** DESCRIPTION OF THE TASK **
Look for "News" in each line of the entries, and return the matching lines.

** DATA FOR THIS TASK **

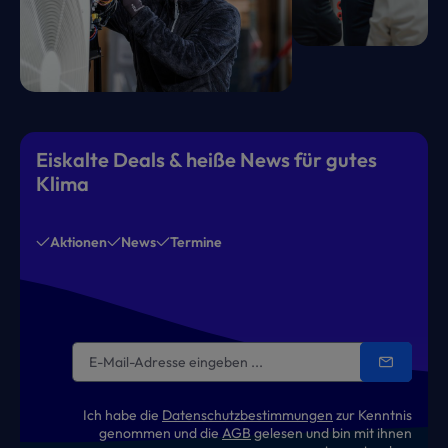
Eiskalte Deals & heiße News für gutes
Klima
Aktionen
News
Termine
Ich habe die
Datenschutzbestimmungen
zur Kenntnis
genommen und die
AGB
gelesen und bin mit ihnen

** PROBLEM SOLUTION **
Eiskalte Deals & heiße News für gutes
News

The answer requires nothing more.